I have for many years been open about having been molested as a child, though for a long time I did not say publicly WHO had done so. I did that to make it possible for ME to tell my story as I saw fit.

I eventually went on record with the fact that my brother molested me when I was an adolescent and my father also molested me at a younger age.

As indicated previously on this blog, I think they both had head injuries and I also do not think either of them was truly a pedophile -- someone attracted to children. As far as I know, neither of them habitually molested kids.

There isn't a lot of hard data on what causes pedophilia. More than four decades of trying to sort my baggage has yielded one and only one thing that I feel is a solid clue:
One study found that being knocked unconscious before the age of 13 may be a factor.
I persisted in trying to figure out what the hell happened in part because I idolized both my father and brother.
I spent my elementary school years waiting to trip across my dad's name in my school history books.
Head injury fits the facts as I know them about my father and brother and also makes logical sense. This helps me personally put down some of my baggage.
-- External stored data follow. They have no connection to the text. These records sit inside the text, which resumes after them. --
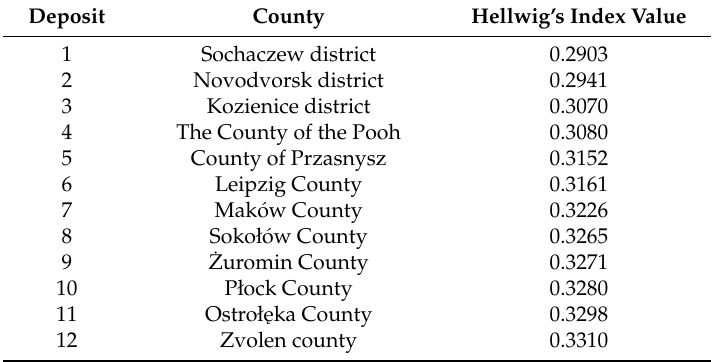
Table 2. Synthetic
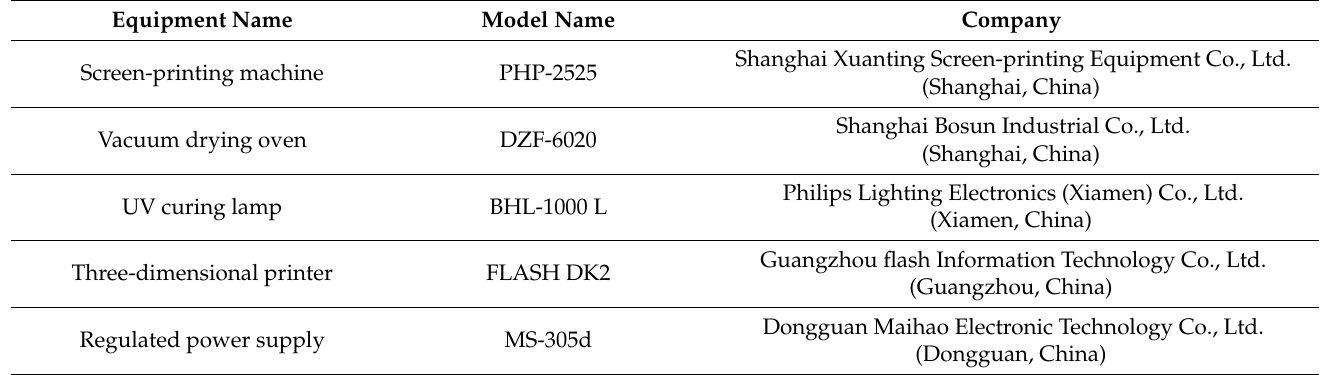
Table 2. Equipment and models, and the companies that made them, used in the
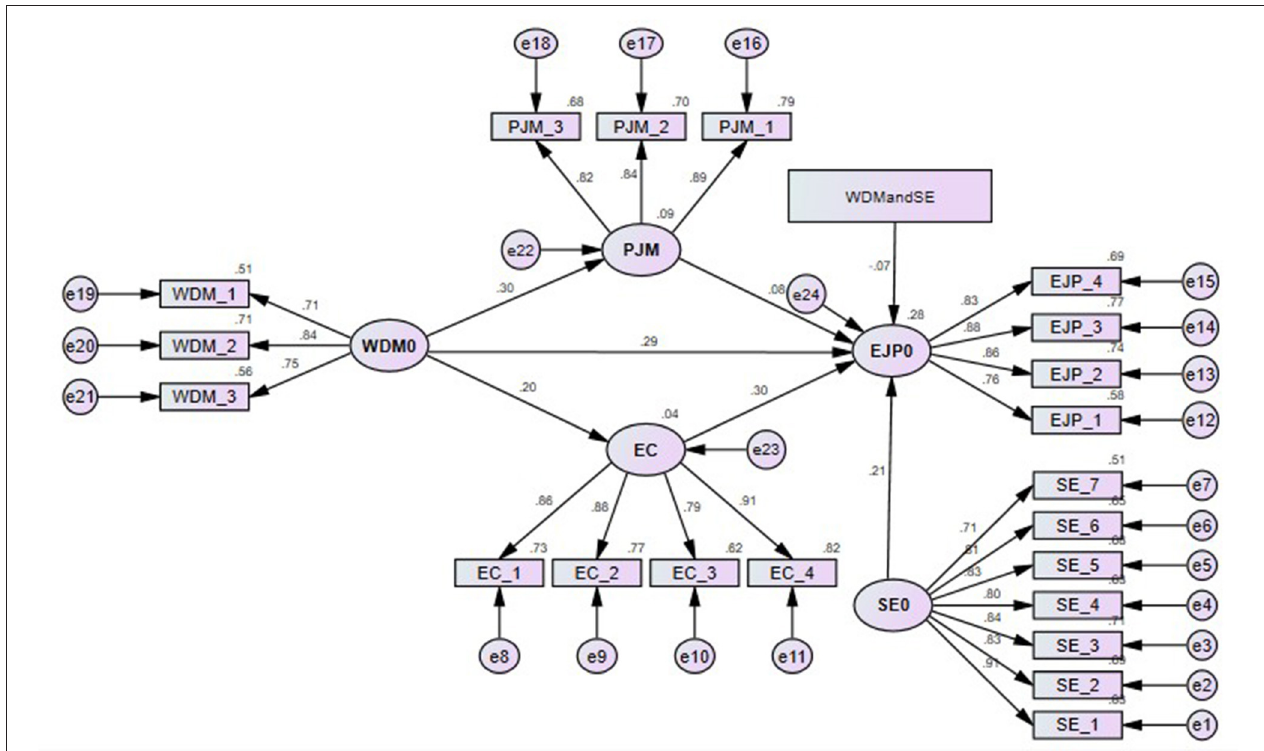
FIGURE 3 | Structural model. WDM, workforce diversity management; PJM, person job match; EC, employee commitment; SE, structural empowerment; EJP, employee job performance.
Why publish something with so little support?

Because more than four decades of interest in sorting my baggage suggests to me there is very little solid info on the topic and I think this holds water. Some OPINIONS follow:

If you are attracted to kids and never wanted to be that way, you MIGHT be able to fix it but it would require two parts, both very hard and not currently solved:
  • Fix your head injury.
  • Remap your sexuality.
This would be a long shot and you would need to REALLY want it. Even if we ever get to Star Trek levels of being able to say for certain the old brain injury is fixed, part two means this would never be a sure thing.

Humans tend to prevaricate about their crimes, so I do not foresee a future in which someone can say "Yes, I was, BUT I got cured!" and be trusted.

As with many things I write about, the best use of this info is not "miracle cures" for unfortunate souls who got hit on the head as a kid and ended up a pervert. The best use is to encourage the world to try harder to prevent head injuries, especially in children.

Footnote

Things I am NOT saying that I know from experience some people will try to project onto me and have a hissy fit about:
  • "All child molesters are paragons of virtue other than raping kids."
  • "The person who molested me was actually a good person and I am wrong to be angry or hate them."
  • "This is absolutely for certain FIXABLE!"
  • "This is absolutely for certain NOT fixable!"
  • "Someday, doctors and therapists will be able to MAKE you stop being a child molester even though you have no desire to change."
  • "Child molesters are the real victims here and just need our SYMPATHY, poor babies."
That's a NO from me. Never said it. Never thought it.